Transcaval access proved to be a feasible and safe alternative TAVI access strategy for high-risk patients with severe aortic stenosis not suitable for a transfemoral and transaxillary/subclavian access. It can be expected that the outcomes of this TAVI approach will continue to improve over time, as centres gain more experience with the technique and a dedicated caval-aortic closure device becomes available.

Impact on daily practice

Transcaval TAVI proved to be an alternative option for patients deemed unsuitable for any other percutaneous transvascular approach, thereby avoiding the more complication-prone transthoracic access.

Guest Editor

This paper was guest edited by Alec Vahanian, MD, PhD; Department of Cardiology, Hôpital Bichat-Claude Bernard, and University Paris VII, Paris, France.

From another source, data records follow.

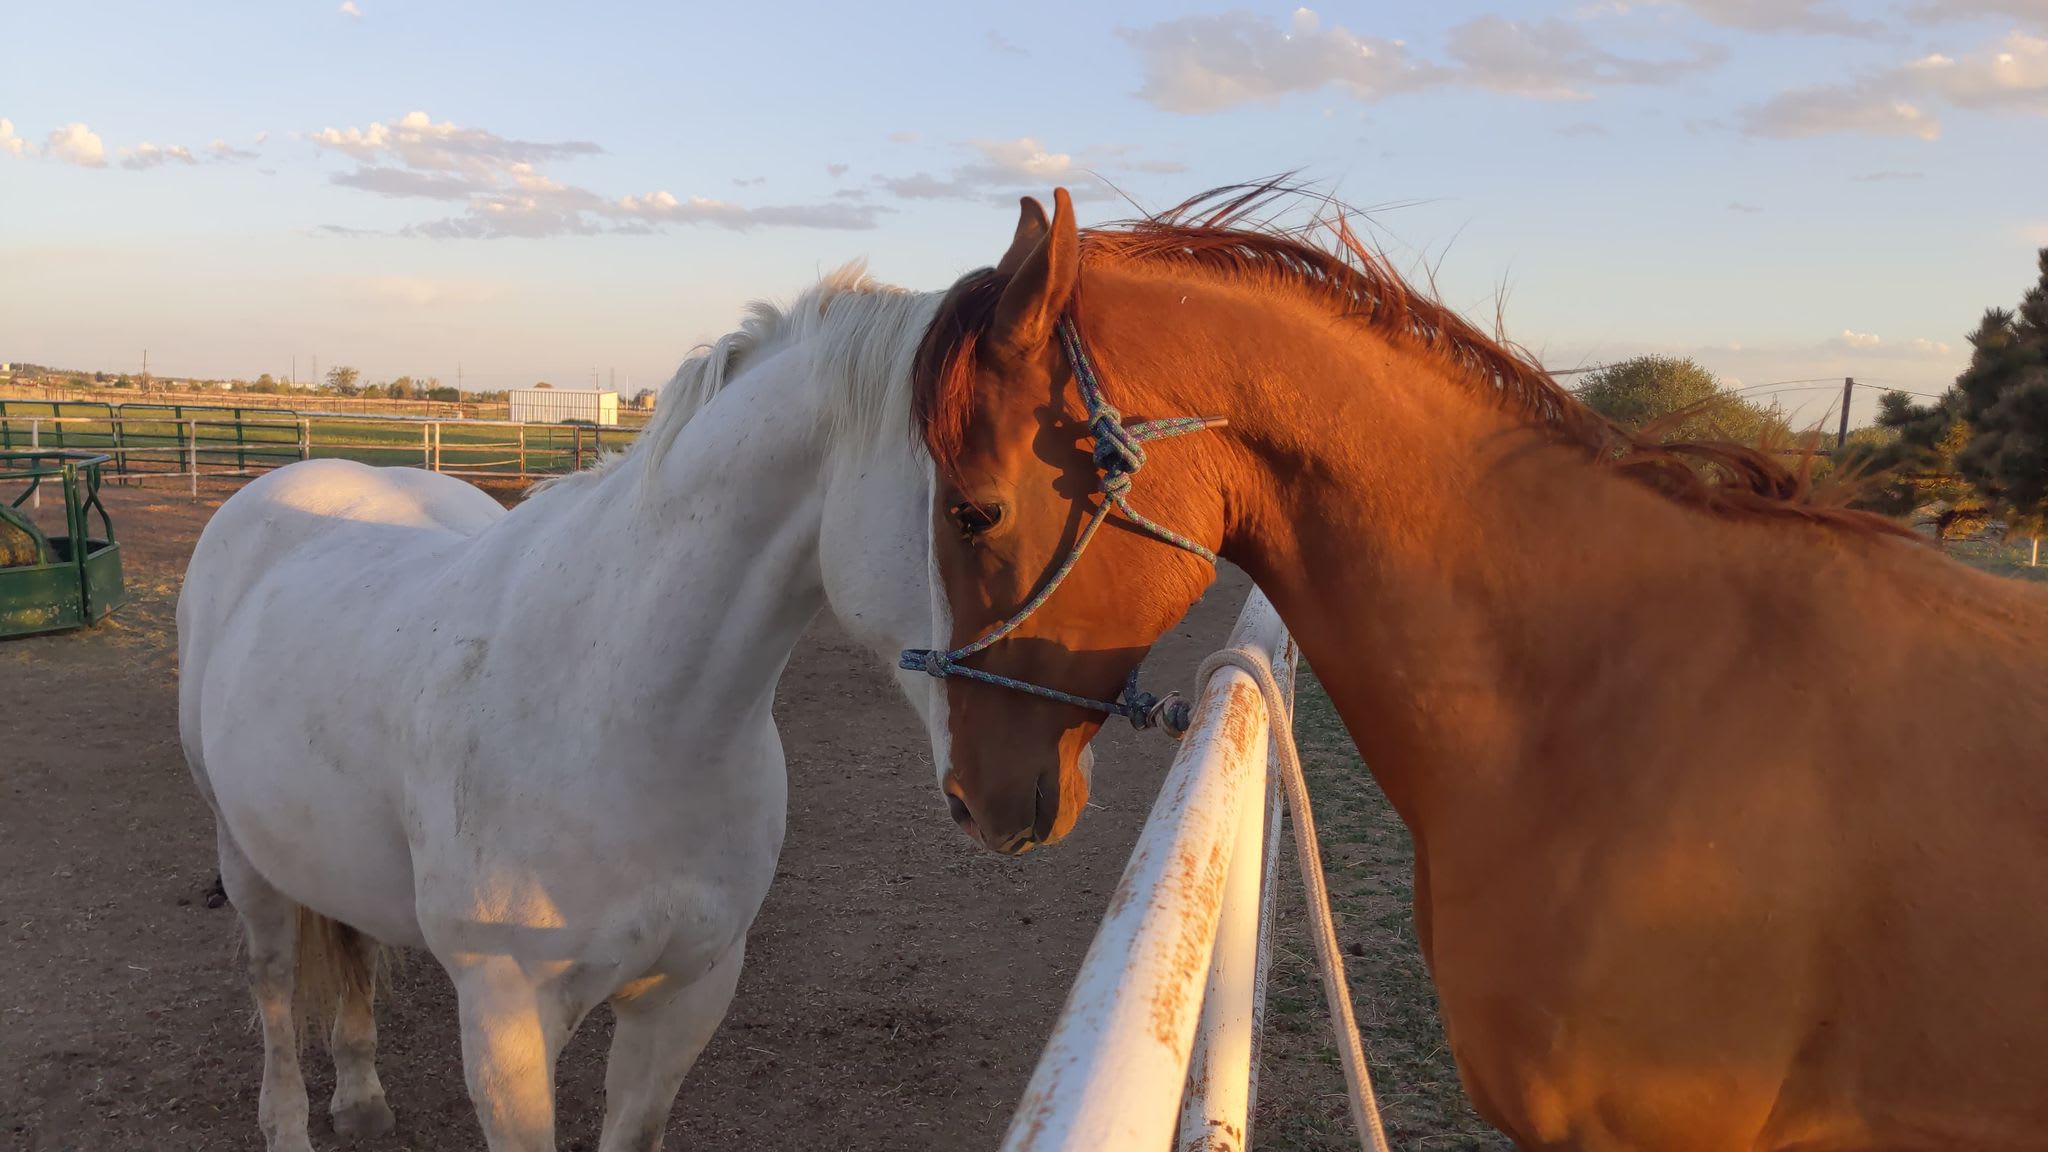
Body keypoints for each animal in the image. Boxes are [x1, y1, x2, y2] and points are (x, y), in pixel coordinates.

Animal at [177, 265, 951, 1152]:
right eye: (976, 508)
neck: (622, 711)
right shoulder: (508, 1020)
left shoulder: (688, 992)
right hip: (244, 854)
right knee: (272, 983)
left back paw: (362, 1095)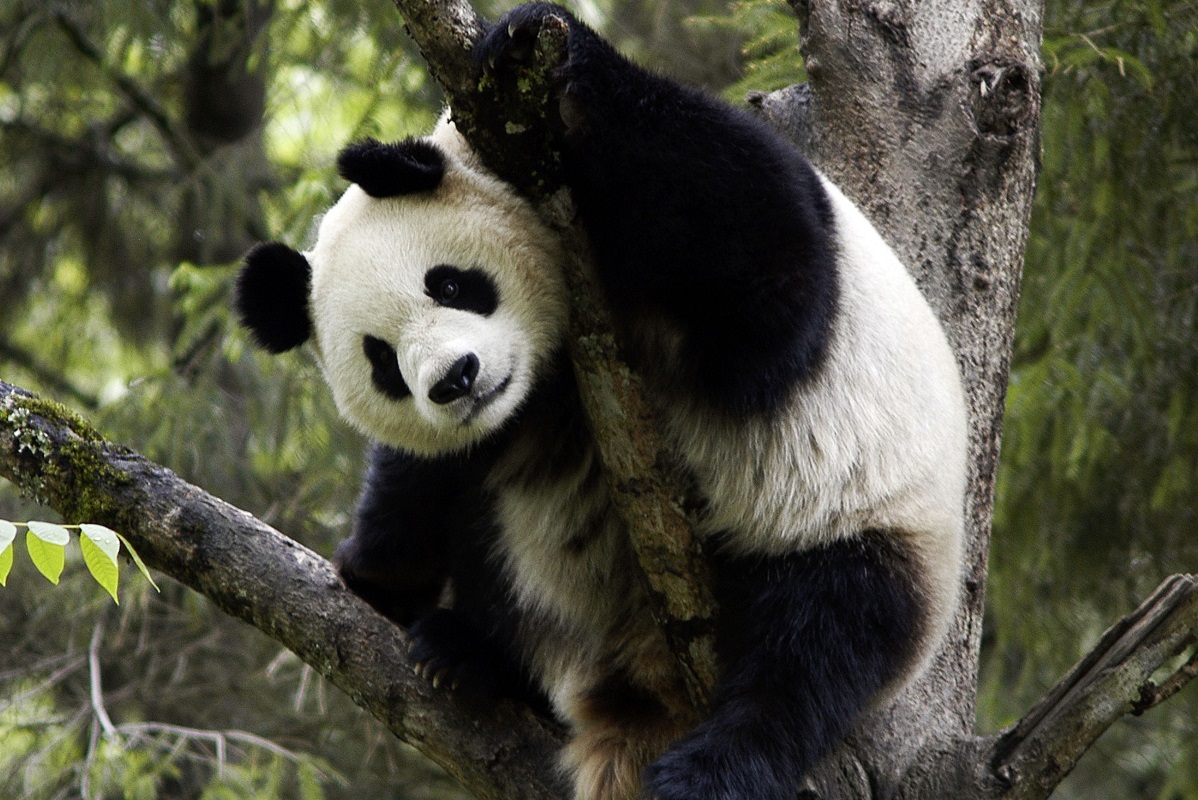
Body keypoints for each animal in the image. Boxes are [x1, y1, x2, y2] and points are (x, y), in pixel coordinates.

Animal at [234, 4, 969, 800]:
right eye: (383, 363)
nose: (456, 379)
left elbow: (771, 283)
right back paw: (470, 658)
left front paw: (532, 45)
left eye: (451, 283)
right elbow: (422, 475)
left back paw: (711, 768)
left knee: (821, 644)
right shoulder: (497, 420)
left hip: (862, 518)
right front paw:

Conflict of interest statement

O. De Backer has been consultant for and has received institutional research grants from Abbott and Boston Scientific. T. Pilgrim has received research grants to the institution from Boston Scientific, Biotronik and Edwards Lifesciences; speaker fees from Boston Scientific and Biotronik; and is part of a paid clinical event adjudication committee of HighLife SAS. M. Kasel is a proctor and consultant for Edwards Lifesciences and Medtronic. S. Redwood has received speaker fees from Edwards Lifesciences and has served as an international advisory board member for Medtronic. S. Windecker has received research and educational grants to the institution from Abbott, Amgen, Boston Scientific, Biotronik, Bayer, BMS, CSL Behring, Edwards Lifesciences, Medtronic, Polares and Sinomed. A. Greenbaum has served as a proctor for Edwards Lifesciences, Medtronic, and Abbott Vascular and owns equity interest in Transmural Systems. L. Søndergaard has been consultant for and received institutional research grants from Medtronic, Abbott, Boston Scientific and Edwards Lifesciences. The other authors have no conflicts of interest to declare. The Guest Editor is a consultant for Edwards Lifesciences.